Note that if the deformation of the cutter 3 does not remain within the deformation tolerance even if the cutting feed rate is made extremely small, the calculation unit 9! A command to stop feeding is output to the control section 10, and the machine tool 1 immediately stops. Then, at the same time as cutting is interrupted, the graphic display device 11 displays a warning that the cutter is missing or damaged. This also makes it possible to speed up operator recognition and processing.

On the other hand, by detecting the time from when the light beam is emitted until the reflected light beam is detected, it is possible to predict the movement or falling off of the cutter due to loosening of the set screw of the cutter 3 attachment part.

That is, as shown in the first factor, the distance MIo between the cutter 3 fixed to the cutter mounting part 2 with a set screw or the like, and the light beam rli wire device 4 and the reflected light beam detection device 5 is Since the time from that point until the cutter is removed is essentially constant, the time t from when the light beam is released until the reflected light beam is detected by the reflected light detection device 5 is constant, as shown in FIG. 4(a).

However, for example, if the reflected light detection time t increases or decreases, the distance 1114! shown in FIG. 1 increases! .

It can be determined that the distance I! has changed as shown in X2 and X2 in FIG. 4(b), and the distance I! Changes in o, ie, the cutter 3 coming off, etc., are displayed, allowing the operator to recognize them.

〔Effect of the invention〕

As described above, according to the present invention, the amount of deformation of the cutter is determined by emitting a light beam to the cutter and detecting the reflected light beam, and the cutting pressure can be optimally controlled by directly controlling the cutting feed rate. , damage to the cutter can be prevented and the life of the cutter can be extended. In addition, by detecting the time from when a light beam is emitted to when it is reflected, it is possible to prevent the cutter from attaching abnormally or falling off, improving work safety, and greatly improving the operating efficiency of machine tools. The effect is produced.

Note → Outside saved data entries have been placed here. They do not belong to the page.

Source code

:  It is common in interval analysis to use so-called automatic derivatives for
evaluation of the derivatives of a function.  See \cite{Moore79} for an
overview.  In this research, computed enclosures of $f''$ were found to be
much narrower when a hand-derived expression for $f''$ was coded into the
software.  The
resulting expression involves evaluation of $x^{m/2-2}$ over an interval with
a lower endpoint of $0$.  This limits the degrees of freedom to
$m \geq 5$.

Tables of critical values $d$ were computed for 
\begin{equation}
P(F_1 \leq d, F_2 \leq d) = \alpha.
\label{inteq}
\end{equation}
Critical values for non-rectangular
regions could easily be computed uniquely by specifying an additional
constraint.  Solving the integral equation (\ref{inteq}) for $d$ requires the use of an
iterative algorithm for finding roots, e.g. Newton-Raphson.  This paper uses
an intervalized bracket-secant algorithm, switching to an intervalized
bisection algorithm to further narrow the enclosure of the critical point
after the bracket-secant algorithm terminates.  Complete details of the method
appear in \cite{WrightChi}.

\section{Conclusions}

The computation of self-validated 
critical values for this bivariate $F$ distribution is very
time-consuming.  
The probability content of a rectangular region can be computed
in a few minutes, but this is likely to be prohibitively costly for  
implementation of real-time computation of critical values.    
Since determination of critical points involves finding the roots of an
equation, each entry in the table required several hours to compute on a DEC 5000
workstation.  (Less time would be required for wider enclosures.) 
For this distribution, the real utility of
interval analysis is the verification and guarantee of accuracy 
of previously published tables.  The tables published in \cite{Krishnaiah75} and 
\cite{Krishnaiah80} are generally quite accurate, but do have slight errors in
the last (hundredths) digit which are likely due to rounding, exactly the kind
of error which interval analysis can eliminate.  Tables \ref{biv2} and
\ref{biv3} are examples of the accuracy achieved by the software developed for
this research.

[Brief explanation of drawings]

Fig. 1 is a purchasing diagram showing one embodiment of the present invention, Fig. 2 (a>
．． (b) is an explanatory diagram showing the cutting state, and FIG. 3(a). (b) is a graph showing the relationship between reaction force and feed rate by comparing the conventional example and this embodiment.
) is a graph showing the effect of predicting the coming off or falling off of the cutter based on the detection time of the light beam. 1... Machine tool, 3... Cutting tool (cutter), 4...
...Light ray emitting device, 5...Reflected ray detection device, 6...
- Control means, 7, 8... Information storage means (input section, storage section) 9.10... Displacement calculation means (calculation section, control section).

Claims (1)

[Claims] a light beam emitting device that emits a light beam to a cutting tool of a machine tool;
a reflected ray detection device for detecting a reflected ray from the cutting tool; a displacement calculation means for calculating the displacement of the cutting tool in the cutting reaction force direction and the tool mounting direction based on the detection signal from the reflected ray detection device; tool path,
Information storage means for storing information regarding tool strength and tool displacement tolerance; and a comparison calculation between the output value of the displacement calculation means and the output value of the information storage means, and the displacement generated in the cutting tool is within the tool strength. 1. A machine tool control device comprising: a control means for performing arithmetic processing as to whether or not the cutting tool is being fed, and for controlling the feed rate and operation of the cutting tool based on the processing result.